A leading Chinese anaesthetist has donated 100 million yuan (US$15.6 million) to train high-quality clinical doctors, state broadcaster CCTV reported.
Liu Jin, director of the Anaesthesia & Operation Center of West China Hospital of Sichuan University, southwestern China, received the money last year after the school signed a 750 million yuan (US$117.2 million) contract with a domestic pharmaceutical company to develop two anaesthetic drugs invented by Liu and his team.
In September, Liu made the donation to the university, based in the southwestern city of Chengdu, to support the training of clinical doctors. It is the largest donation made by a doctor in China, the report said.

“My family and I think it is a waste to use this money to improve our already comfortable life, while it will be significant for society if we donate it to the standardisation training system for resident doctors. The donation reflects our life values,” Liu, 65, told CCTV.

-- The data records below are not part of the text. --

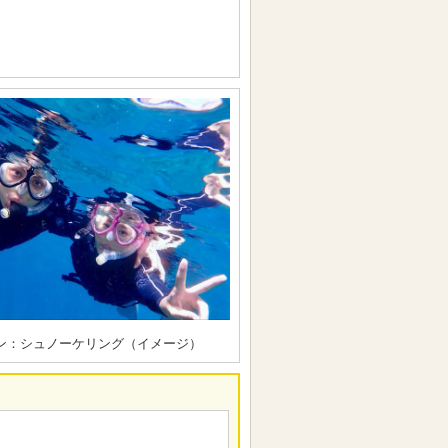
ン：シュノーケリング（イメージ）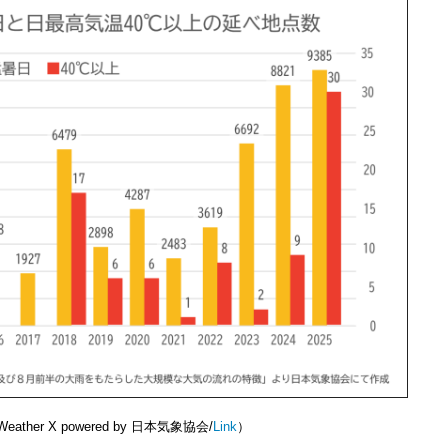
 X powered by 日本気象協会/
Link
）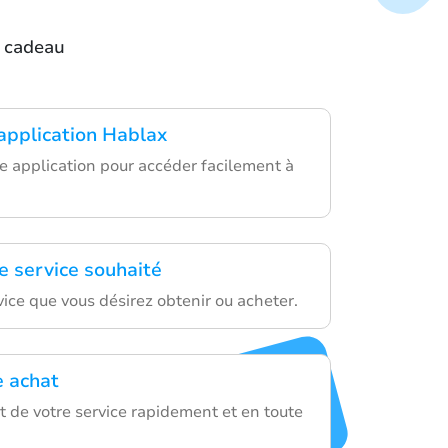
e cadeau
'application Hablax
e application pour accéder facilement à
e service souhaité
vice que vous désirez obtenir ou acheter.
e achat
t de votre service rapidement et en toute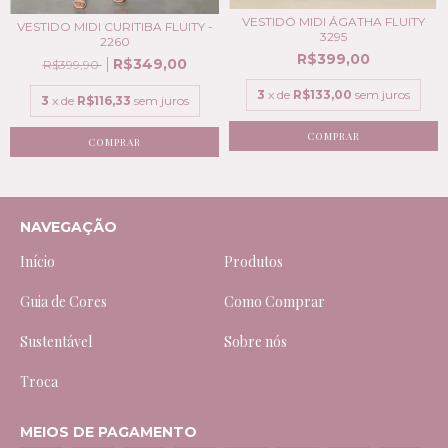
VESTIDO MIDI ÁGATHA FLUITY
VESTIDO MIDI CURITIBA FLUITY -
3295
2260
R$399,00
R$349,00
R$399,90
3
x de
R$133,00
sem juros
3
x de
R$116,33
sem juros
COMPRAR
COMPRAR
NAVEGAÇÃO
Início
Produtos
Guia de Cores
Como Comprar
Sustentável
Sobre nós
Troca
MEIOS DE PAGAMENTO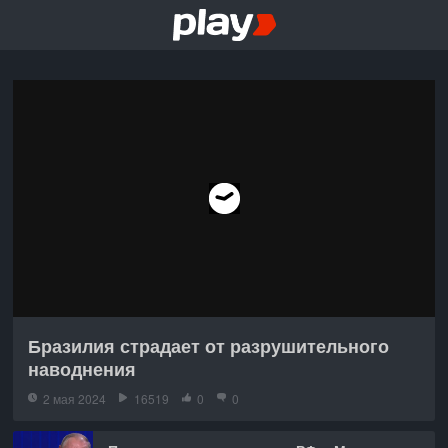
Бразилия страдает от разрушительного
наводнения
2 мая 2024
16519
0
0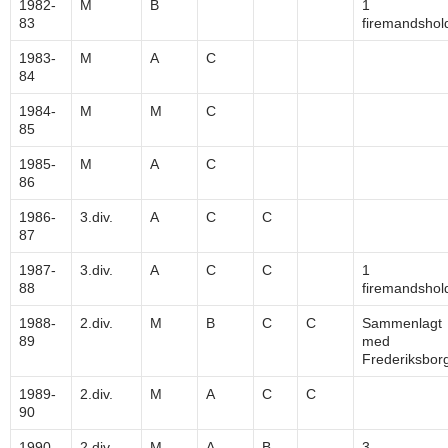
1982-
M
B
1
83
firemandshol
1983-
M
A
C
84
1984-
M
M
C
85
1985-
M
A
C
86
1986-
3.div.
A
C
C
87
1987-
3.div.
A
C
C
1
88
firemandshol
1988-
2.div.
M
B
C
C
Sammenlagt
89
med
Frederiksbor
1989-
2.div.
M
A
C
C
90
1990-
2.div.
M
A
B
3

For the past two decades, the doctor has been a keen supporter of China’s resident doctor training system which he believes is vital to raising the quality of the country’s clinical doctors.
Liu said when he was doing postdoctoral research in the United States in the early 1990s, he discovered that the country’s medical graduates must receive three to five years of standardised training as resident doctors before practising medicine, unlike in China, where graduates work in hospitals directly after graduation. He said this resident doctor training system was the primary reason that America’s clinical doctors were of a higher standard than China’s.